Single by Keyshia Cole

from the album Woman to Woman
- Released: October 22, 2012
- Genre: R&B
- Label: Geffen, Interscope
- Songwriters: Keyshia Cole, Darhyl Camper Jr., Jessyca Wilson & Guordan Banks
- Producer: DJ Camper

Keyshia Cole singles chronology
| "Enough of No Love" (2012) | "Trust and Believe" (2012) | "I Choose You" (2013) |

= Trust and Believe =

"Trust and Believe" is a song by R&B singer/songwriter Keyshia Cole. It serves as the second single from her fifth studio album, Woman to Woman and the follow-up to "Enough of No Love". It debuted on October 2, 2012 on Cole's official website and was first released for digital download on October 22, 2012. The music video depicts Cole portraying a heartbroken and scorned woman as she discovers her partner was sleeping with her best friend.

==Background==
"Trust and Believe" is the second single from Cole's album Woman to Woman. It was co-written by Guordan Banks and Jessyca Wilson of R&B duo the Righterz. It was produced by producer and songwriter DJ Camper. It premiered on Tuesday, October 2, 2012. The heartfelt ballad reflects upon Cole's position, with being cheated on by her ex-lover with her best friend. With it being one of Cole's favorites on the album, it shows the true premise of the album to help ladies with men who have done them wrong. In the summer of 2012, both "Trust and Believe" and "I Choose You" were debated as the second singles.

==Composition==

Another heartfelt single, the song is very reminiscent of Cole's 2006 hit "Love". "I cried when I heard it" says Cole at an interview for Power 99 FM in Philly. Production of the single includes a sample from "End of the Road" by R&B group Boyz II Men and an instrumental resembling a beating heart.

==Promotion and release==
The single premiered on Cole's official website on October 2, 2012. It was sent to Urban Radio and released for digital download on October 22. Just days later, the song was named as the number one song added to Urban Radio for that week. On Thursday November 1, 2012 the song debuted on Billboards Hip-Hop/R&B Airplay Chart at number 44 making it her biggest debut on that chart since "Love". Nearly three weeks after its premiere, the song was rereleased to online markets on November 13, 2012. On November 22, the song debuted at #14 on Billboard's Hot R&B Songs Chart and #39 on their Hot R&B/Hip-Hop Songs Chart.

==Music video==
The music video was directed by longtime collaborator Benny Boom. Produced as a mini-movie, the video features dialogue and acting from Cole herself (crediting as Cole-Gibson) along with actress Tae Heckard and model Rotimi. It was officially approved on October 25. The music video premiered on BET's 106 & Park on November 8, 2012. On the week of November 13, 2012, "Trust and Believe" was the most liked music video of the year and had over a million views on YouTube.

## THE PROBLEM:
Name every song title in the article on "Trust and Believe" other than "Trust and Believe" itself. The listing below plays no part in this work.

## DATA EXCERPTS:
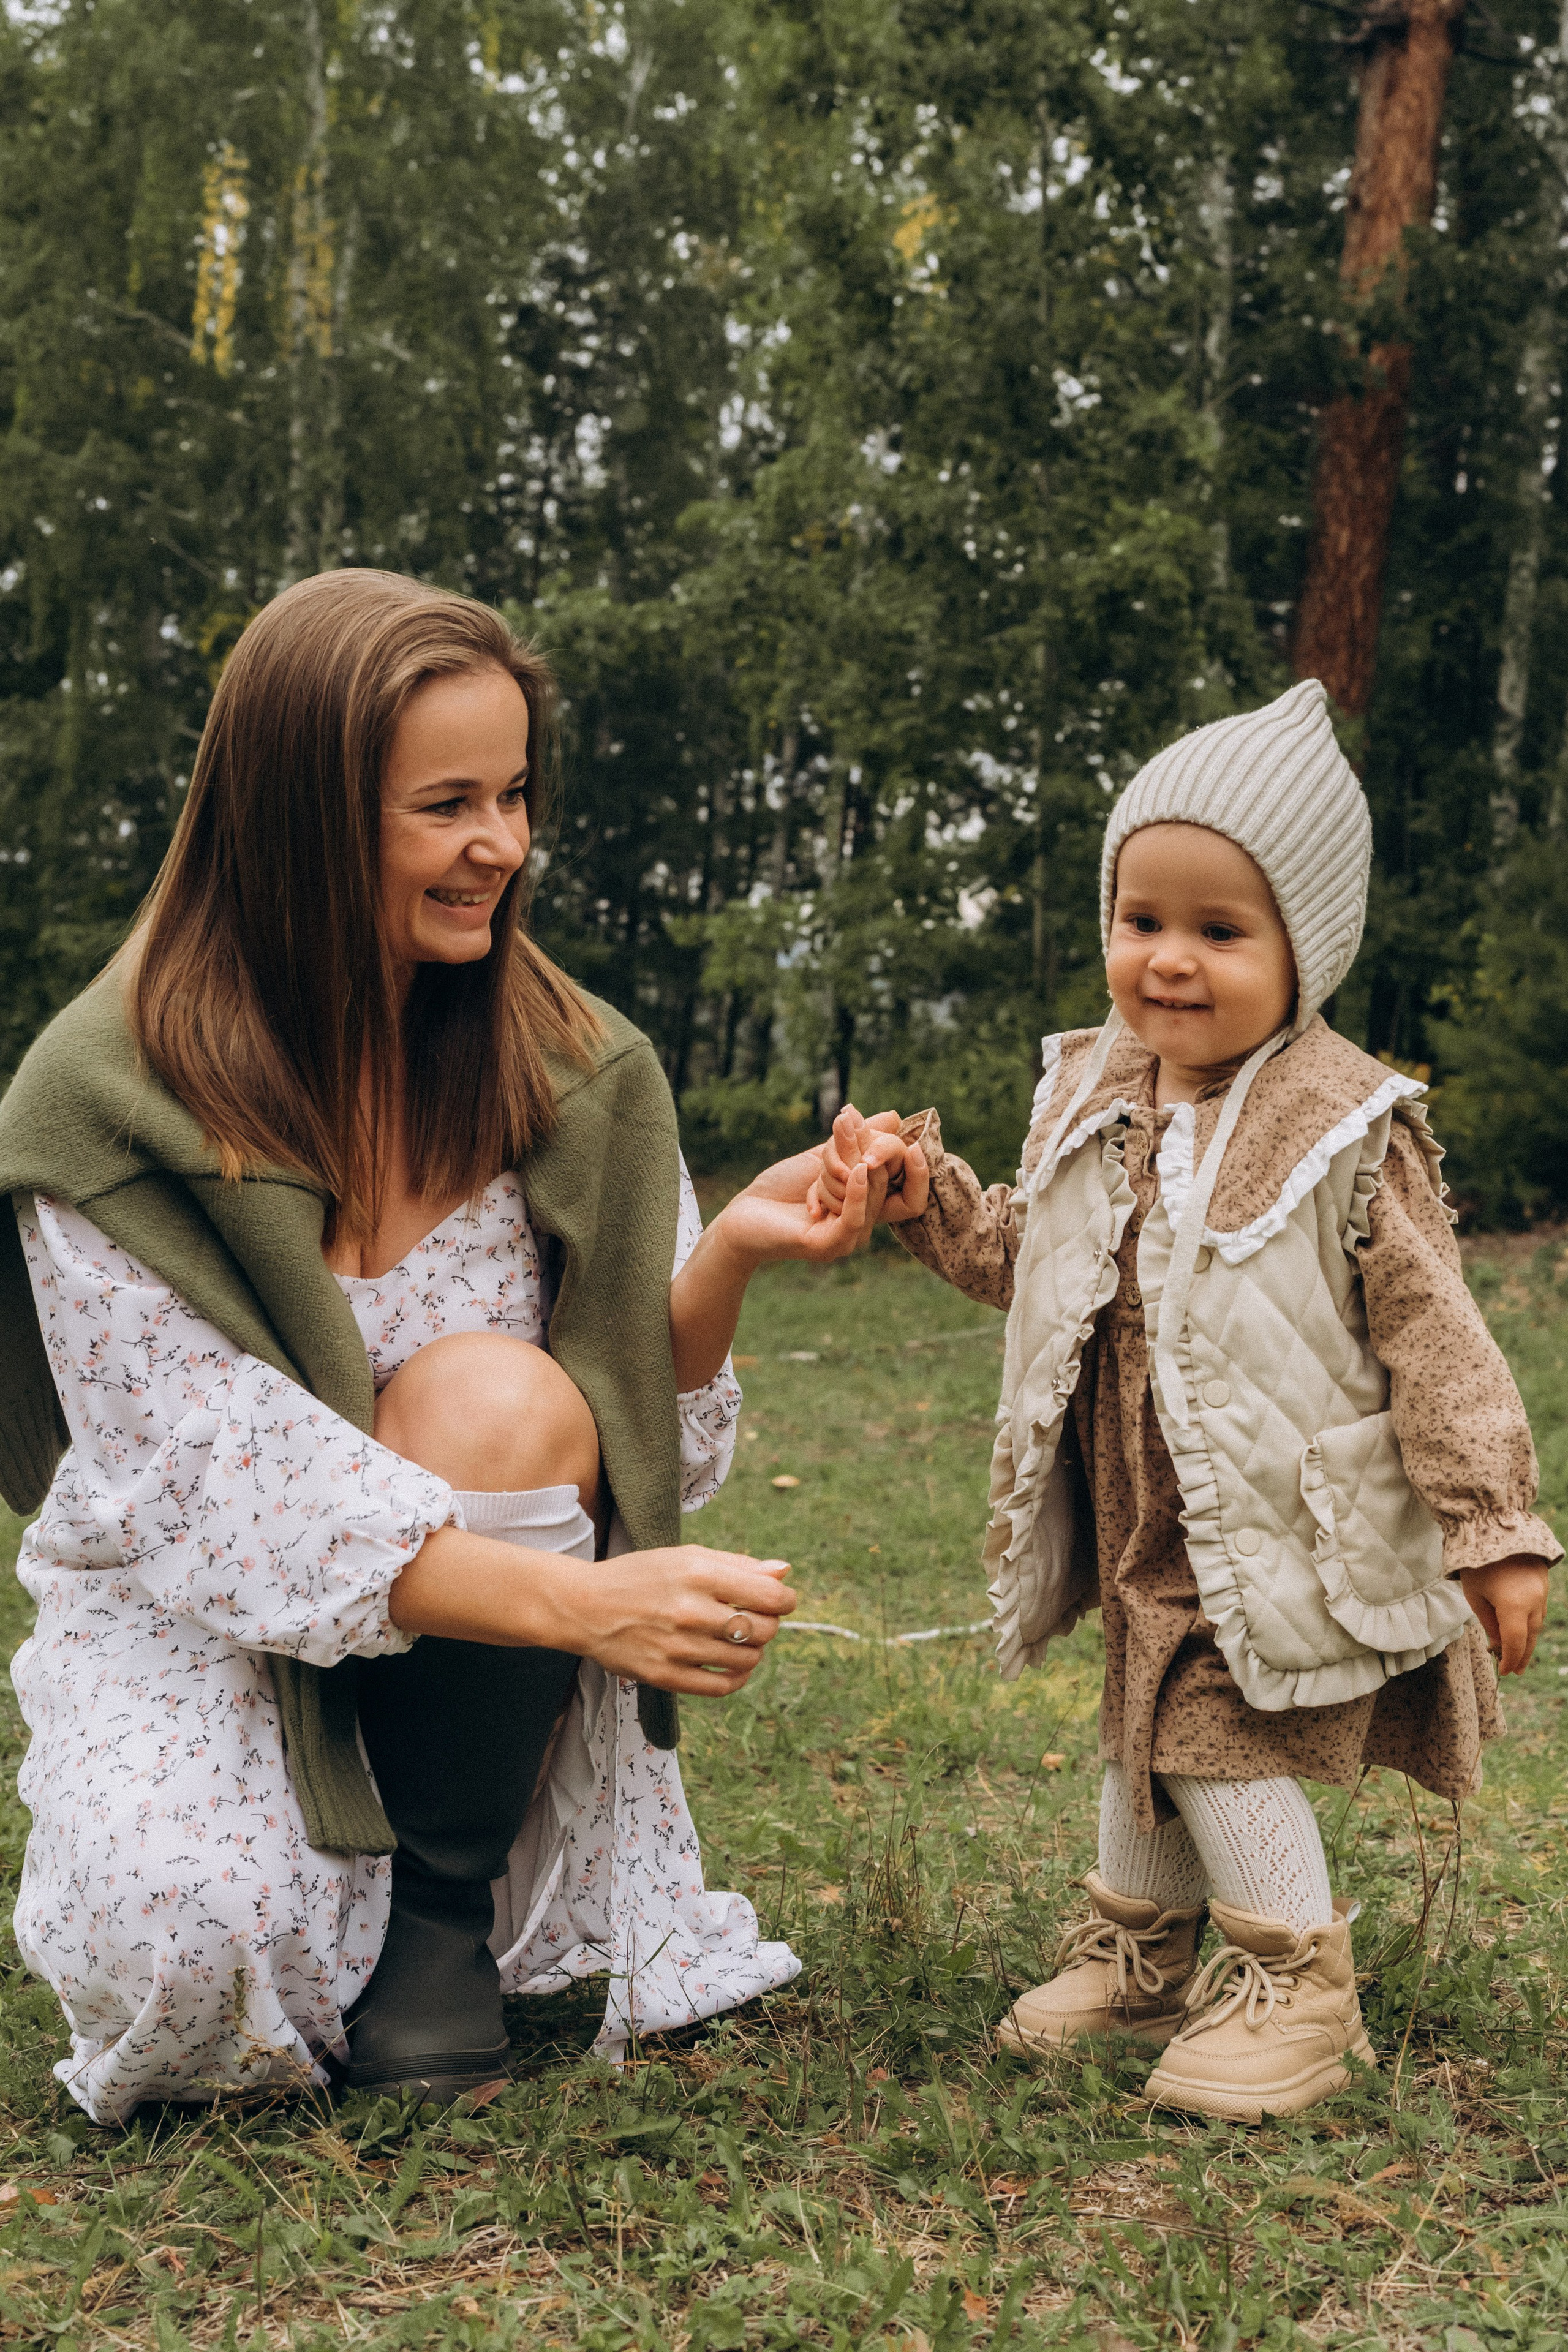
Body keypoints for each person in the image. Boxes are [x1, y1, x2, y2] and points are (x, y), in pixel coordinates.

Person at [0, 569, 887, 2125]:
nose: (504, 845)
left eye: (516, 793)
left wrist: (734, 1248)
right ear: (302, 819)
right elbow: (216, 1487)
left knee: (490, 1385)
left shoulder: (570, 1060)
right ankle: (314, 1903)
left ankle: (441, 1924)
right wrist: (587, 1603)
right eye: (447, 805)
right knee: (189, 1948)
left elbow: (626, 1419)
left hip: (480, 1652)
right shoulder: (107, 1096)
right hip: (200, 1600)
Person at [809, 679, 1559, 2122]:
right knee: (1140, 1713)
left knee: (1214, 1727)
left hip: (1276, 1509)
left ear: (1306, 948)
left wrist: (1493, 1520)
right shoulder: (1100, 1087)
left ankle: (1297, 1984)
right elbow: (1035, 1255)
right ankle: (1144, 1949)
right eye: (1140, 920)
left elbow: (1437, 1334)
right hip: (1141, 1496)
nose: (1167, 961)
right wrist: (928, 1201)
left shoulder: (1342, 1122)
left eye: (1219, 931)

## SOLUTION TO THIS PROBLEM:
"Enough of No Love", "I Choose You", "Love", "End of the Road"